In the Dr. D.C. Wadhwa versus State of Bihar case, the Constitution Bench of the Supreme Court held that the Executive has no arbitrary right to promulgate ordinances. The apex court held that it is the right of every citizen to insist that he should be governed by laws made in accordance with the Constitution and not law made by the Executive in violation of the constitutional provisions.

Recent Observations made by court:-

  • The court has held that the satisfaction of the President under Article 123 and of the Governor under Article 213 is not immune from judicial review.
  • The court also said that it would scrutinise whether the satisfaction of the President or the Governor to promulgate an ordinance was based on relevant material or whether it amounted to a “fraud on power or was actuated by an oblique motive.
  • The court also observed that it was obligatory for the government to place the ordinance before the legislative body for its approval and non-placement of ordinances before the Parliament and the State legislature would itself constitute a fraud on the constitution.
  • Besides, re-promulgation defeats the constitutional scheme under which a limited power to frame ordinances has been conferred on the President and the Governors. The danger of re-promulgation lies in the threat which it poses to the sovereignty of Parliament and the state legislatures which have been constituted as primary law givers under the Constitution

 


India, Pakistan exchange lists of nuclear sites

India and Pakistan recently exchanged for the 26th consecutive year the list of their nuclear installations under a bilateral agreement that prohibits them from attacking each other’s atomic facilities.
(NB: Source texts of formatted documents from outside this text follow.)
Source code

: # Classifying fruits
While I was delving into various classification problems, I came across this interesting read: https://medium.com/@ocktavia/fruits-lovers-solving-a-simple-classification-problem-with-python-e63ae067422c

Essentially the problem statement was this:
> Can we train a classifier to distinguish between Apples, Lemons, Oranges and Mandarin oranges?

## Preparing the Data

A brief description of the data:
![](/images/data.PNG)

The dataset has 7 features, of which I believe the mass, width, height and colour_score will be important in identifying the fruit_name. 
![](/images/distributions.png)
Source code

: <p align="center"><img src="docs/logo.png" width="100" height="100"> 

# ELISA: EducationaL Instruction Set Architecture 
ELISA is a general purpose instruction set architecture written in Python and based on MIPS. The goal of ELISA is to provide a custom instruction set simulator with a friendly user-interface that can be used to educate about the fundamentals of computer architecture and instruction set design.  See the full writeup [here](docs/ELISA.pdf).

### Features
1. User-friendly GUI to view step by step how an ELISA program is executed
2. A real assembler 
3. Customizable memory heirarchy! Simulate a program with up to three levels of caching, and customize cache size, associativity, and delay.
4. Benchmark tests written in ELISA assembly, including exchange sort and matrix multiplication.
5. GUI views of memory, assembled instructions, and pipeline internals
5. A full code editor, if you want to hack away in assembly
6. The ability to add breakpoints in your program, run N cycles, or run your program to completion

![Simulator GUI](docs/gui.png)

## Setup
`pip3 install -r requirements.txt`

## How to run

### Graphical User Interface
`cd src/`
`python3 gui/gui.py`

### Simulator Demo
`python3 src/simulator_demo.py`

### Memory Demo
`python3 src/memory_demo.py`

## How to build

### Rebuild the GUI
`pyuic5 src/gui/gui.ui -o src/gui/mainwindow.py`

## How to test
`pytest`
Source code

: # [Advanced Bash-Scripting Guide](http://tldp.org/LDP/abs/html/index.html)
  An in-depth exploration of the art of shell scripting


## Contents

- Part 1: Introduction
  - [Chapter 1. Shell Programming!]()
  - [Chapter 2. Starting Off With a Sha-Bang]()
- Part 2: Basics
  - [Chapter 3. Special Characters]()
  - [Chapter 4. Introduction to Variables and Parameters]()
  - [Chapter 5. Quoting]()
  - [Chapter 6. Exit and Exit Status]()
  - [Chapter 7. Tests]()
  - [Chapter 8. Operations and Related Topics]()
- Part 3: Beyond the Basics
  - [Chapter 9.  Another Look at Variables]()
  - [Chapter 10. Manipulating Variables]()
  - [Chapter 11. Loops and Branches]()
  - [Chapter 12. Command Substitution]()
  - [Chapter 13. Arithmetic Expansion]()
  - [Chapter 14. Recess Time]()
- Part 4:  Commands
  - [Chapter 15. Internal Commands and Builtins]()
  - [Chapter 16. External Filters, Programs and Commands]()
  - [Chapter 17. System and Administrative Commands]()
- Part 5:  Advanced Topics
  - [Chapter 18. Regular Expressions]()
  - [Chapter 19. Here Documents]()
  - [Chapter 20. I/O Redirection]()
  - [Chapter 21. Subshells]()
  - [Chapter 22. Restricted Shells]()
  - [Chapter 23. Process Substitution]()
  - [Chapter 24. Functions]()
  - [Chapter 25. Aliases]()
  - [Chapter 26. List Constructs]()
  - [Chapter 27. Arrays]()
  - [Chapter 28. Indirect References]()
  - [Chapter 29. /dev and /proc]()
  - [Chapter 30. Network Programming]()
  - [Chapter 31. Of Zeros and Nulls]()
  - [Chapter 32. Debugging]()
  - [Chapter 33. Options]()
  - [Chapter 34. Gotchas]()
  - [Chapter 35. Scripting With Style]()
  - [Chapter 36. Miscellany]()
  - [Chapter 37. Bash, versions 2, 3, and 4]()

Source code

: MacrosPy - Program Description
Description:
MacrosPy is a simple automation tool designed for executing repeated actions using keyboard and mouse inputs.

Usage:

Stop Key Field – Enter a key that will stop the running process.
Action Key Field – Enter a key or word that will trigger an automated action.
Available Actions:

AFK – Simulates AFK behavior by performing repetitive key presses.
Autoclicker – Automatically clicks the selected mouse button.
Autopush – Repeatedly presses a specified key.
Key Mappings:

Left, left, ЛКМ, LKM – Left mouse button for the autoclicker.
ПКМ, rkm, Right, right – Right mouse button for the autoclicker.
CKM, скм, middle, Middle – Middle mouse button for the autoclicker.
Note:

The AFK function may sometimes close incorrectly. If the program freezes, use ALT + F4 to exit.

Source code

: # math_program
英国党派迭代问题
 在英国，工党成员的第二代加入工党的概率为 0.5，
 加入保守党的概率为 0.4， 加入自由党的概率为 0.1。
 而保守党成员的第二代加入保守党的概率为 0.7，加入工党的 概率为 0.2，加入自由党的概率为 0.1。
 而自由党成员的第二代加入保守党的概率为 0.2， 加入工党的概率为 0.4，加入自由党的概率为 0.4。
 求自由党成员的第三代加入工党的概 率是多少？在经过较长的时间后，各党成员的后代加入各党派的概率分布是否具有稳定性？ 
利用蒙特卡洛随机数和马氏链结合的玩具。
  • The exchange was carried out under the Agreement on the Prohibition of Attack against Nuclear Installations between India and Pakistan.
  • This is the 26th consecutive exchange of such list between the two countries, the first one having taken place on January 1, 1992.

About the agreement:

The agreement, which was signed on December 31, 1988, and entered into force on January 27, 1991, says that the two countries will inform each other of nuclear installations and facilities to be covered under the agreement on January 1 of every calendar year.


Drug discovery for GPCR signalling made easy by IIT Kanpur

Researchers have shown that the regulation of G Protein-Coupled Receptors (GPCRs) by new drugs can be simpler than generally thought — it can be mediated by engaging only the end of the receptor, which is called the tail of the receptor.

With this, discovering new drugs that bind to G Protein-Coupled Receptors (GPCRs), which are central to almost every physiological process in our body such as vision, taste, immune response and cardiovascular regulation, becomes easier.

Nearly 50% of prescription drugs currently available in the market for the treatment of blood pressure, heart failure, diabetes, obesity, cancer and many other human diseases target GPCR receptors. All these drugs bind to their respective receptors and either activate or stop their signalling.

G-protein-coupled receptors (GPCRs) are the largest and most diverse group of membrane receptors in eukaryotes. These cell surface receptors act like an inbox for messages in the form of light energy, peptides, lipids, sugars, and proteins. They receive signals and transmit them into the cells.